Humanistic Judaism celebrates Jewish life while foregoing appeals for divine intervention, instead putting “faith in human reason and human power as the best vehicles for improving the world,” according to the Society for Humanistic Judaism. About 1.5 million of the nation’s 5.8 million adults who identify as Jewish say they are Jews with no religion, according to “Jewish Americans in 2020,” a study released earlier this year by the Pew Research Center. Those respondents say they are atheist, agnostic or have no religion, but consider themselves Jewish by culture, ethnicity or family background.

In the Philadelphia region, about 30 percent of area’s 308,700 Jewish adults identify as ethnically or culturally Jewish, while 66 perent say they are Jewish by religion, according to “Community Portrait: A 2019 Jewish Population Study of Greater Philadelphia,” which was commissione by the Jewish Federation of Greater Philadelphia.

All are welcome at Folkshul, which has 50 members and represents families that may be “culturally Jewish, agnostic, atheist, spiritual, self-identified Jewish, Jew~ish, Jew-curious, in an interfaith family, LGBTQ, leaving Judaism, returning to Judaism” and more.

The group started as a Sunday School over 75 years ago for families affiliated with the Workmen’s Circle, a Jewish fraternal organization many of whose members supported Socialist politics,
Margolis-Rupp said. Similar schools established throughout the city became a way for Jews to “hold onto their Judaism without a synagogue,” she continued.
Richard Frankel of Chestnut Hill grew up in a Jewish household but drifted away from the faith as he got older. He realized that what meant the most to him about Judaism was not the religion, but its values, history, and commitment to social justice. For Frankel and his family, Folkshul proved a perfect match.
“We wanted something where our children could learn to devel op a Jewish identity but that wasn’t kind of God-focused or as ritualistic as other places,” said Frankel, a law professor at Drexel University who describes himself as “more on the atheist side of things.”
At Folkshul, Katie Forest, the community’s life cycle officiant, helps families such as Frankel’s craft personalized events such as weddings, baby-naming ceremonies and funerals. Forest also oversees the community’s B’Mitzvah program, a coming-of-age ritual for 13 year-olds. Students and their families select a topic connected to Jewish life, study it for a year and then make a presentation to the community about what they’ve learned. Students considered topics including the Holocaust, Folkshul’s history and Jewish holiday songs. They can also study a portion of the Torah  for their project, but in a way that's different from traditional Bar and Bat Mitzvahs.

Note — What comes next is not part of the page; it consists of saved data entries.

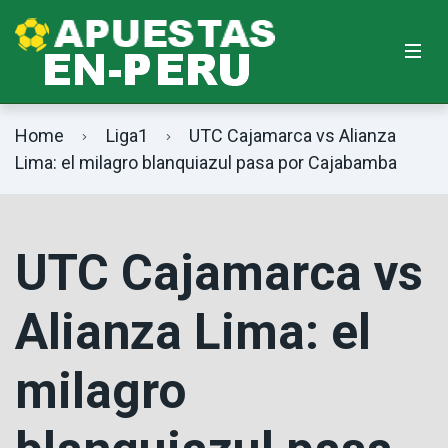
Home
Liga1
UTC Cajamarca vs Alianza
Lima: el milagro blanquiazul pasa por Cajabamba
UTC Cajamarca vs
Alianza Lima: el
milagro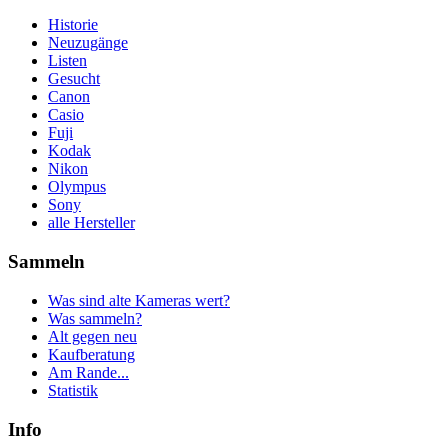
Historie
Neuzugänge
Listen
Gesucht
Canon
Casio
Fuji
Kodak
Nikon
Olympus
Sony
alle Hersteller
Sammeln
Was sind alte Kameras wert?
Was sammeln?
Alt gegen neu
Kaufberatung
Am Rande...
Statistik
Info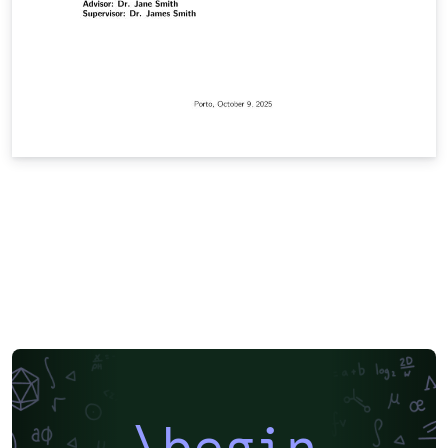
\begin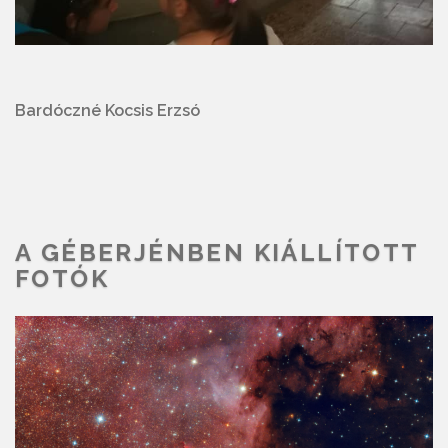
Bardóczné Kocsis Erzsó
A GÉBERJÉNBEN KIÁLLÍTOTT
FOTÓK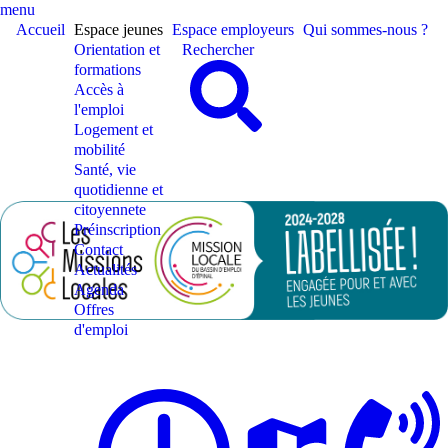
menu
Accueil
Espace jeunes
Espace employeurs
Qui sommes-nous ?
Orientation et
Rechercher
formations
Accès à
l'emploi
Logement et
mobilité
Santé, vie
quotidienne et
citoyennete
Préinscription
Contact
Actualités
Agenda
Offres
d'emploi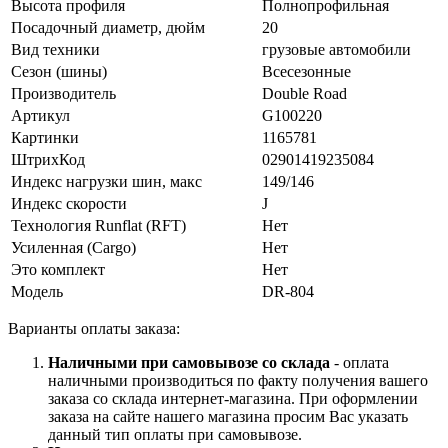
Высота профиля
Полнопрофильная
Посадочный диаметр, дюйм
20
Вид техники
грузовые автомобили
Сезон (шины)
Всесезонные
Производитель
Double Road
Артикул
G100220
Картинки
1165781
ШтрихКод
02901419235084
Индекс нагрузки шин, макс
149/146
Индекс скорости
J
Технология Runflat (RFT)
Нет
Усиленная (Cargo)
Нет
Это комплект
Нет
Модель
DR-804
Варианты оплаты заказа:
Наличными при самовывозе со склада
- оплата
наличными производиться по факту получения вашего
заказа со склада интернет-магазина. При оформлении
заказа на сайте нашего магазина просим Вас указать
данный тип оплаты при самовывозе.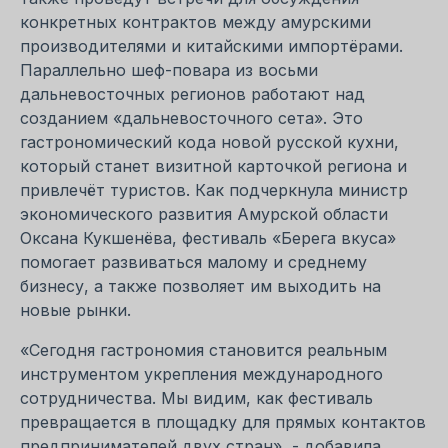
конкретных контрактов между амурскими
производителями и китайскими импортёрами.
Параллельно шеф-повара из восьми
дальневосточных регионов работают над
созданием «дальневосточного сета». Это
гастрономический кода новой русской кухни,
который станет визитной карточкой региона и
привлечёт туристов. Как подчеркнула министр
экономического развития Амурской области
Оксана Кукшенёва, фестиваль «Берега вкуса»
помогает развиваться малому и среднему
бизнесу, а также позволяет им выходить на
новые рынки.
«Сегодня гастрономия становится реальным
инструментом укрепления международного
сотрудничества. Мы видим, как фестиваль
превращается в площадку для прямых контактов
предпринимателей двух стран», - добавила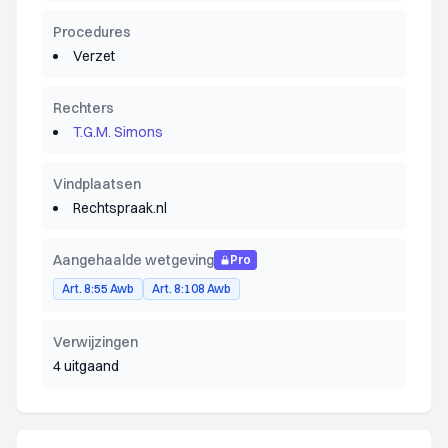
Procedures
Verzet
Rechters
T.G.M. Simons
Vindplaatsen
Rechtspraak.nl
Aangehaalde wetgeving
Pro
Art. 8:55 Awb
Art. 8:108 Awb
Verwijzingen
4 uitgaand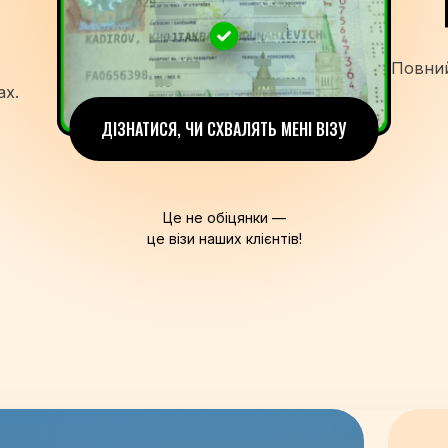
Повний
ах.
ДІЗНАТИСЯ, ЧИ СХВАЛЯТЬ МЕНІ ВІЗУ
Це не обіцянки —
це візи наших клієнтів!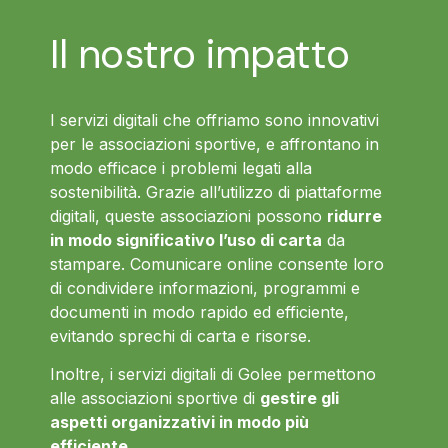
Il nostro impatto
I servizi digitali che offriamo sono innovativi
per le associazioni sportive, e affrontano in
modo efficace i problemi legati alla
sostenibilità. Grazie all’utilizzo di piattaforme
digitali, queste associazioni possono
ridurre
in modo significativo l’uso di carta
da
stampare. Comunicare online consente loro
di condividere informazioni, programmi e
documenti in modo rapido ed efficiente,
evitando sprechi di carta e risorse.
Inoltre, i servizi digitali di Golee permettono
alle associazioni sportive di
gestire gli
aspetti organizzativi in modo più
efficiente
.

Decades ago, Leah Siemiarowski Wright was a Folkshul student. She is now the group’s programming director. “Folkshul instilled in me a sense of tradition and a way to continue what my foremothers had done, but in my own way,” said Wright, of Havertown. For Miller-Sharp, Folkshul has been the key to his Jewish identity. “If it weren’t for them, I probably wouldn’t have any sort of regular Jewish culture and ideas,” he said. Miller-Sharp is now a teaching assistant at the Sunday School, which was forced to go virtual during the pandemic. Folkshul leaders created a series of regular online offerings, mailings and outdoor events to keep members engaged through the quarantine. Participation had stalled, but membership is now increasing. Margolis-Rupp is hopeful that an end to the pandemic will continue to boost attendance. “We are small because we are unknown,” Margolis-Rupp said, “but we are in the right place at the right time – and doing the right things.”